[Cheltenham—Friday, 29 July 1859]
Friday 29th Mr Dobell sent yesterday to ask us to join an expedition to Bird-lip. As we were engaged we said we would drive out and pass today.
Arrived at Cleeve Tower about 1. o’clk. Mr Dobell came down the hill to meet us with his fine deerhound given him by the way by the cousin of Flora MacDonald. A warm grasp of the hand and the delightful talk of our host as we clambered up the little lane put us wholly at our ease and more fascinated us with its rarely found simplicity and truth and exquisitely applied knowledge.

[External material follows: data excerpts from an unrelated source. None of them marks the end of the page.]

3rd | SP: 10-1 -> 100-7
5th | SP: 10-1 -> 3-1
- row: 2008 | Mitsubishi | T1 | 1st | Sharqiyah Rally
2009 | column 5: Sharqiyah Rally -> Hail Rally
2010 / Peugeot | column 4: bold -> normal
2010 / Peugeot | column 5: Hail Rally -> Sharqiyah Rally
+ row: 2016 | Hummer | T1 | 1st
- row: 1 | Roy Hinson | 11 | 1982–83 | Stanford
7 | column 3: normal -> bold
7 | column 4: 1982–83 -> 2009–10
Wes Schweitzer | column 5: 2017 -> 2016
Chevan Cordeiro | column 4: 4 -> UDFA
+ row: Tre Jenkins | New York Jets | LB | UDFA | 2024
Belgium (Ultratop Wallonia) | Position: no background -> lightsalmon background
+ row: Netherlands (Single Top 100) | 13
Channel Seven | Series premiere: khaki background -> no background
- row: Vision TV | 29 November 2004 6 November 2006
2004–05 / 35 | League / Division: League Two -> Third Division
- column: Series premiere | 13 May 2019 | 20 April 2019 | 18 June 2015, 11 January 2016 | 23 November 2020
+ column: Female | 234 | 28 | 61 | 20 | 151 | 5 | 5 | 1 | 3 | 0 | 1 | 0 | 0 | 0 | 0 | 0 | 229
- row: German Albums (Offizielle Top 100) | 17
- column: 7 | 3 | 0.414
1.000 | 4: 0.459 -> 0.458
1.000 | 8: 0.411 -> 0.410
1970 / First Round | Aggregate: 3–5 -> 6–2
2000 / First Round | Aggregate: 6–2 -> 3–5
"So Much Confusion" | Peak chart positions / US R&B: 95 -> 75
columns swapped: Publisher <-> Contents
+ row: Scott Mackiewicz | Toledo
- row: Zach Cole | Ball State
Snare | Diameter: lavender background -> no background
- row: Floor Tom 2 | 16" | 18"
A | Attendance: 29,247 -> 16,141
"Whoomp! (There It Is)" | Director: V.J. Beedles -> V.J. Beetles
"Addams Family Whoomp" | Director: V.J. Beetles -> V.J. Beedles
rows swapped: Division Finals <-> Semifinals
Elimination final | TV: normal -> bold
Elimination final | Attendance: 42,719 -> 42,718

Mrs Dobell came out of her door to greet us among the flower beds. We talked inexhaustibly as it seemed of genius, the superiority and rarity of true wisdom wholly unattainable through knowledge of women, their position, of Tennyson’s new glory, the poem I mean, of Mrs Browning’s premature exaltation of Louis Napoleon &c. We have hardly ever met any one on this planet so full of sympathetic joys who came so near us as the Dobells. They are as one; bound in a most touching union. Mr Archer came in the evening. Enjoyed a long chat with him on painting. Dobell thinks Emerson thin—said it was like a man groping difficultly down a narrow chasm where he thought to find gems and plunging down his arm into the blackness to bring up a single diamond instead of unfolding a noble entrance to a golden mine. Browning’s last book he does not like but wept over the “Grandmother’s Apology.” “Every year I think has of attainments he said, more of character.”
Engaged at 15 and married at 20 their life has been full of the sunshine of affection but alas! they both suffer from ill health & dear Mrs Dobell will probably never be better. We slept at the cottage in the garden with the lovely panorama stretching far and silently below.